Ele estava com as mangas da camisa negra dobradas, vários botões abertos. Trazia o rosto suado do trabalho junto ao caldeirão.

- Boa noite... Entre... Me desculpe por recebê-la assim...

- Não... não se preocupe.

Aquilo a atraía e o calor de dentro da sala fazia-a respirar com mais esforço... Sentia todas as terminações nervosas de seu corpo mais sensíveis. Aproximaram-se da bancada e Snape folheava devagar o caderno. Sentiu como se fizesse parte da atmosfera da sala... Conseguia sentir o calor que o corpo dele emanava, sua respiração, cada gotícula de vapor... Viu a boca dele se mexer, dizendo alguma coisa que ela não podia ouvir, só conseguia olhar-lhe nos olhos com aquela fome, aquele desejo, aquele olhar mortal...

Em um segundo ele pareceu compreender o que se passava no íntimo dela... Sentiu a pulsação acelerada do coração, a aura sensual que a envolvia, aquele olhar ofídico... Ela parecia muito mais real do que já a vira. Não era mais uma deusa etérea, era uma mulher de carne e osso. E, por Merlim, ele a desejava mais que antes! Tinha tomado o porte de uma rainha, uma senhora, aqueles olhos imperativos, eles ordenavam que ele se rendesse...

Respirou fundo e, num esforço hercúleo, falou:

- Com licença, preciso tomar um gole d'água...

- Por favor, me traga um pouco também. - disse ela tentando se controlar.

Ele engolia a água com desespero, tentando apagar aquela chama que o queimava por dentro. Quando sentiu-se mais seguro, pegou um copo e levou até ela, que bebeu devagar, sentido o doce refrigério.

- Ah, que distração a minha! Como está sua mão? - falou, tentando afastar as sensações.

- Parece que você leva mesmo jeito para isso! Hoje, quando Mme. Pomfrey refez o curativo, o corte já estava bem fechado, começando a cicatrizar. Amanhã com certeza já estará bom.

- Isso é ótimo!



Ambos ficaram juntos até tarde, estudando e reconstituindo as poções do caderno. Foram horas difíceis, num jogo de gato e rato, Lunare tentava-se manter suficientemente afastada de Snape para evitar distrair-se com suas sensações, mas ele podia sentir toda aquela agitação dela e isso o perturbava, tirava-lhe a concentração e o fazia desejá-la ainda mais. Era difícil conter o desejo e por muitas vezes pegaram-se observando mutuamente, ela com aquela ordem estampada no olhar exigindo que ele se rendesse, e ele, com fascínio, prestes a obedecê-la. Lunare corava fortemente cada vez que se dava conta de que suas emoções pudessem ter transparecido, aquilo tudo não era voluntário, era algo além do fisiológico, ela não sabia explicar...

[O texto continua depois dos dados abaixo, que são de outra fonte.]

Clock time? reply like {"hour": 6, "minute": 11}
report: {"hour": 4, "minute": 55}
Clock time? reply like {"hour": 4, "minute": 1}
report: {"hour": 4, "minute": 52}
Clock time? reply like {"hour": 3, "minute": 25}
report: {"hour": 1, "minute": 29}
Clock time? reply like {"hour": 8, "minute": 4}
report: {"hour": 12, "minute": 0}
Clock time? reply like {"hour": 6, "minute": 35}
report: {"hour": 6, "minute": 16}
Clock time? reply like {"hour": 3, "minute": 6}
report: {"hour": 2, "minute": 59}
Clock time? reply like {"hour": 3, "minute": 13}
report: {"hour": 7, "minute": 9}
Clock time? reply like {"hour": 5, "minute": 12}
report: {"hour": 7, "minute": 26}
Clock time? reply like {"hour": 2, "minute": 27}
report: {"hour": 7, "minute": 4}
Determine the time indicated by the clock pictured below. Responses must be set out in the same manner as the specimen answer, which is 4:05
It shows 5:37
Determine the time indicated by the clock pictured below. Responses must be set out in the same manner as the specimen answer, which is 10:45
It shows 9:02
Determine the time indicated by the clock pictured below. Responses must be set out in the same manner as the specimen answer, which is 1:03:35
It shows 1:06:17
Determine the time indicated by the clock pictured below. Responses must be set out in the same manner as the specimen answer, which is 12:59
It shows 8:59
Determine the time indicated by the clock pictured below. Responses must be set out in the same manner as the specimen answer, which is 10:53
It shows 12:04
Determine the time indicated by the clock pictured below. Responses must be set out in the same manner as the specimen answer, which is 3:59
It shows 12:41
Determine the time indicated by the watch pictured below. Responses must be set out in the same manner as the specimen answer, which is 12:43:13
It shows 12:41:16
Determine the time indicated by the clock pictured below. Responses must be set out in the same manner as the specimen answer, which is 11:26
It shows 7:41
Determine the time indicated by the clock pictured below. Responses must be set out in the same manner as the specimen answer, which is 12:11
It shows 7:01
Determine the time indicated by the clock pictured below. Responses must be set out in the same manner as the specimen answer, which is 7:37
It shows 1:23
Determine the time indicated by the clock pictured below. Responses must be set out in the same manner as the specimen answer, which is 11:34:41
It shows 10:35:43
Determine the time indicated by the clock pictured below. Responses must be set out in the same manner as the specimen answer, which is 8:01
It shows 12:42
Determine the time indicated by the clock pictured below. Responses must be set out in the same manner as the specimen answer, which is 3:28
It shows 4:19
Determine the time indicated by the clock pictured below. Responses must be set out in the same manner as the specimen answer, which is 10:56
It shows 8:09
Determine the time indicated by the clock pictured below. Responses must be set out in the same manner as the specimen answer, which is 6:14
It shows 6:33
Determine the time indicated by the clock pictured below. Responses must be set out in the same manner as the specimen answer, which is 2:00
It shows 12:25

Já passava da uma da manhã quando Lunare soltou um leve bocejo.

- Nossa, já é tarde! Desculpe ter te tomado tanto tempo...

- Imagine! Eu nem vi as horas passarem...

- Bem, eu me vou. Muito obrigada!

- Volte amanhã para continuarmos.

- OK! Boa noite...

- Boa noite.

Não pode deixar de observá-la enquanto ela seguia seu caminho. Tinham reconstituído apenas duas receitas... Era óbvio que fora muito improdutivo. Teria ela sentido tudo aquilo que ele pensava ou seria só uma impressão? Seria muito anti-ético usar legilimência com ela? Que dúvida, é claro que seria! Além disso ela poderia perceber... Quem sabe? Talvez ela também tivesse alguma habilidade mental... Além disso, conseguiria ele controlar a mente perto dela, naquela situação? Era provável que não mesmo... Aquele olhar de fogo... Era impossível que não estivesse sentindo nada, havia algo diferente...



Andando pelos corredores, Lunare respirou fundo, absorvendo o ar frio, já sentindo-se menos entorpecida. Agora o sono já tomava seu corpo e aquelas sensações iam-na deixando. Mesmo o sono a permitia pensar com mais clareza... Vira o olhar dele, mas poderia ser só sua imaginação aproveitando-se dos seus sentidos, inventando histórias... Teria ele percebido alguma coisa? Argh! E se amanhã estivesse assim também?! Quanto tempo resistiria? E se fizesse alguma besteira? Não, ela não iria!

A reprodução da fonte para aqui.